08 DE JANEIRO DE 2020
DAVID COIMBRA
Por que um bom restaurante morre?
O Monte Polino fechou. Eu aqui, a 8,3 mil quilômetros de distância, suspirei de tristeza quando soube. Nos bares e nos restaurantes é construída parte da história das cidades, porque é onde as pessoas se encontram e conversam, se juntam e se separam.
Jantei muitas vezes no Monte Polino. Numa dessas, fui lá com o Paulo Sant?Ana, o Cláudio Brito e o Luiz Zini Pires. Nos acomodamos em torno a uma mesa e fizemos os pedidos. Então, o Sant?Ana olhou para o Brito e avisou, com alguma solenidade:
- Tenho de te perguntar uma coisa, Brito.
Ficamos na expectativa. Após alguns segundos de pausa dramática, ele perguntou:
- Tu pintas o cabelo?
O Cláudio Brito jurou que não, disse que é descendente de índios, que seu cabelo é assim mesmo, acho que citou alguma característica da sua família. O jantar seguiu. Uma hora depois, quando eu já me deliciava com o fettuccine com braciola, o Sant?Ana interrompeu uma conversa sobre amenidades para se dirigir especificamente ao Brito:
- Tenho uma dúvida, Brito. Tu pintas o cabelo?
Estranhei a repetição, mas o Brito, aparentemente, não. Deu outra vez a explicação sobre suas origens e garantiu enfaticamente que não tingia o cabelo.
Mais tarde, antes de pagarmos a conta, o Sant?Ana aproveitou um silêncio e tascou:
- Brito, preciso saber algo: tu pintas o cabelo?
Eu e o Zini nos entreolhamos. Começamos a rir. Mas não o Brito, que, com admirável paciência, repetiu tudo o que havia dito antes. Bem. A noite seguiu seu rumo. Saímos do restaurante e ficamos conversando na calçada, de pé, por mais alguns minutos. Nos despedimos, enfim. Eu e o Zini iríamos para um lado, o Sant?Ana e o Brito para outro. Enquanto nos apartávamos, o Sant?Ana pegou o Brito pelo braço e mandou:
- Uma última coisa. Fala sério. Tu pintas o cabelo?
E se foram os dois, com o Brito observando que tinha ascendência indígena?
Até hoje não sei se era gozação ou atrapalhação mental do Sant?Ana.
Bares e restaurantes são cenários de episódios como esse. São lugares em que histórias acontecem. Por que morrem? A respeito dos bares tenho uma tese: bares são geracionais. Um bar conquista um grupo em determinada época. Quando a época termina, o bar termina também.

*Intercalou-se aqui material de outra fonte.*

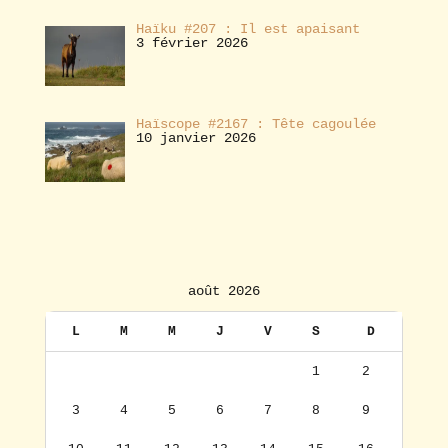
Haïku #207 : Il est apaisant
3 février 2026
Haïscope #2167 : Tête cagoulée
10 janvier 2026
août 2026
L
M
M
J
V
S
D
1
2
3
4
5
6
7
8
9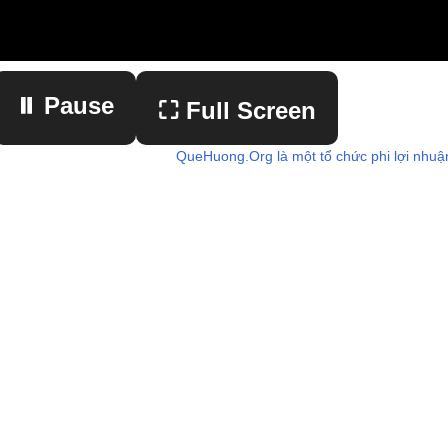
⏸ Pause
⛶ Full Screen
QueHuong.Org là một tổ chức phi lợi nhuậ
▶ Play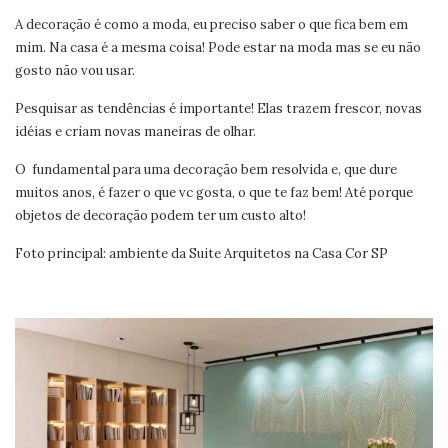
A decoração é como a moda, eu preciso saber o que fica bem em
mim. Na casa é a mesma coisa! Pode estar na moda mas se eu não
gosto não vou usar.
Pesquisar as tendências é importante! Elas trazem frescor, novas
idéias e criam novas maneiras de olhar.
O fundamental para uma decoração bem resolvida e, que dure
muitos anos, é fazer o que vc gosta, o que te faz bem! Até porque
objetos de decoração podem ter um custo alto!
Foto principal: ambiente da Suite Arquitetos na Casa Cor SP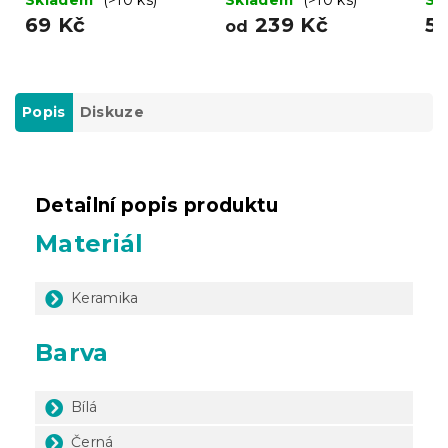
69 Kč
239 Kč
5
od
Popis
Diskuze
Detailní popis produktu
Materiál
Keramika
Barva
Bílá
Černá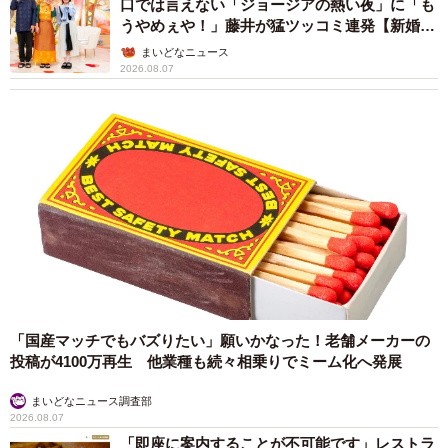
「人生こそがバラエティー」 マレーシア移住
を報告した菊地亜美 子どもの教育考え「小学
校へ入学するこのタイミングで挑戦」
まいどなトピック
2026.08.06
「明日ひま？」 知り合いから唐突なメッセー
ジ 用件次第で断ることもできる賢い返信文と
は？【漫画】
海川 まこと
2026.08.06
「誰かみたいにならなきゃ」 他人を正解にし
て生きてきた母親 自己主張が苦手な娘に教わ
った大切なこと【漫画】
海川 まこと
2026.08.06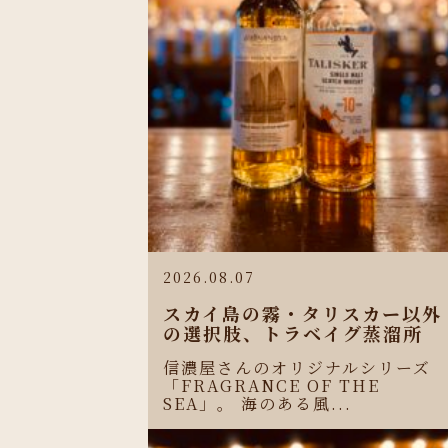
2026.08.07
スカイ島の霧・タリスカー以外
の選択肢、トラベイグ蒸溜所
信濃屋さんのオリジナルシリーズ
「FRAGRANCE OF THE
SEA」。 海のある風...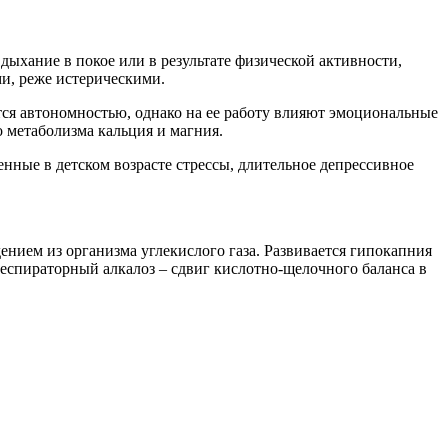
дыхание в покое или в результате физической активности,
и, реже истерическими.
я автономностью, однако на ее работу влияют эмоциональные
 метаболизма кальция и магния.
нные в детском возрасте стрессы, длительное депрессивное
ием из организма углекислого газа. Развивается гипокапния
респираторный алкалоз – сдвиг кислотно-щелочного баланса в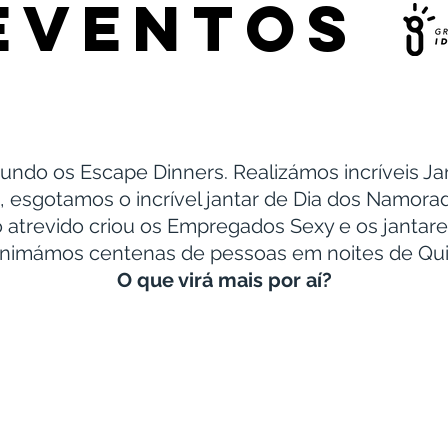
EVENTO
ndo os Escape Dinners.
Realizámos incríveis Ja
 esgotamos o incrível jantar de Dia dos Namora
 atrevido criou os Empregados Sexy e os jantar
nimámos centenas de pessoas em noites de Qui
O que virá mais por aí?
R ÀS CEGAS
JANTAR NAS G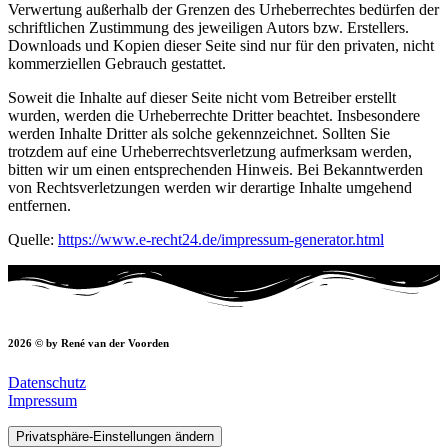
Verwertung außerhalb der Grenzen des Urheberrechtes bedürfen der
schriftlichen Zustimmung des jeweiligen Autors bzw. Erstellers.
Downloads und Kopien dieser Seite sind nur für den privaten, nicht
kommerziellen Gebrauch gestattet.
Soweit die Inhalte auf dieser Seite nicht vom Betreiber erstellt
wurden, werden die Urheberrechte Dritter beachtet. Insbesondere
werden Inhalte Dritter als solche gekennzeichnet. Sollten Sie
trotzdem auf eine Urheberrechtsverletzung aufmerksam werden,
bitten wir um einen entsprechenden Hinweis. Bei Bekanntwerden
von Rechtsverletzungen werden wir derartige Inhalte umgehend
entfernen.
Quelle:
https://www.e-recht24.de/impressum-generator.html
2026 © by René van der Voorden
Datenschutz
Impressum
Privatsphäre-Einstellungen ändern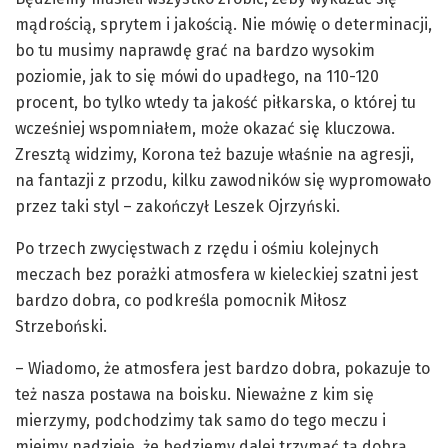
mądrością, sprytem i jakością. Nie mówię o determinacji,
bo tu musimy naprawdę grać na bardzo wysokim
poziomie, jak to się mówi do upadłego, na 110-120
procent, bo tylko wtedy ta jakość piłkarska, o której tu
wcześniej wspomniałem, może okazać się kluczowa.
Zresztą widzimy, Korona też bazuje właśnie na agresji,
na fantazji z przodu, kilku zawodników się wypromowało
przez taki styl – zakończył Leszek Ojrzyński.
Po trzech zwycięstwach z rzędu i ośmiu kolejnych
meczach bez porażki atmosfera w kieleckiej szatni jest
bardzo dobra, co podkreśla pomocnik Miłosz
Strzeboński.
– Wiadomo, że atmosfera jest bardzo dobra, pokazuje to
też nasza postawa na boisku. Nieważne z kim się
mierzymy, podchodzimy tak samo do tego meczu i
miejmy nadzieję, że będziemy dalej trzymać tą dobrą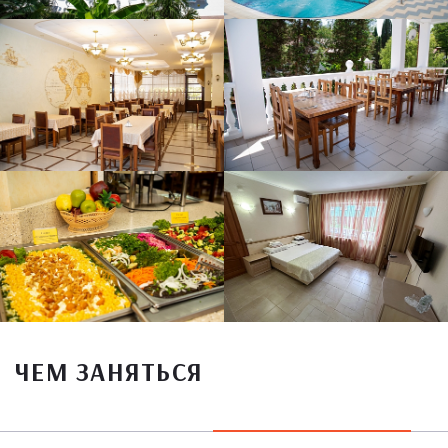
ЧЕМ ЗАНЯТЬСЯ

Assisti de perto ao fenecimento de um bar histórico de Porto Alegre, o Lilliput da Fernando Gomes. Foi como se estivesse ao pé da cama do moribundo. O primeiro sinal de decadência foi o desaparecimento das mulheres. De repente, elas não iam mais ao bar. Preocupado, sugeri para o gerente, o Atílio Romor:
- Bota sushi e doce no cardápio. Mulheres adoram sushi e doce.
Mas ele não acatou minha ideia e, aos poucos, o Lilliput foi murchando, até desaparecer suavemente. Talvez minha receita para atrair o público feminino não adiantasse de nada, afinal. As novas gerações queriam outros bares. Compreensível. Novas gerações gostam de novidades.
Mas um restaurante, que não vive só da fremência sensual da noite, por que um bom restaurante morre? Vou citar mais dois exemplos: o Steinhaus, restaurante alemão que ficava ali na Paulino Teixeira e servia filés de fazer chorar o bispo, e o Galo, um português que se situava quase na frente do Monte Polino. O bacalhau a Gomes de Sá do Galo era um clássico, uma atração turística da cidade. Por que esses restaurantes se foram? Por que nos abandonaram? Ou, antes, por que foram abandonados? Para mim é um mistério. Mas, mais do que um mistério, uma dor.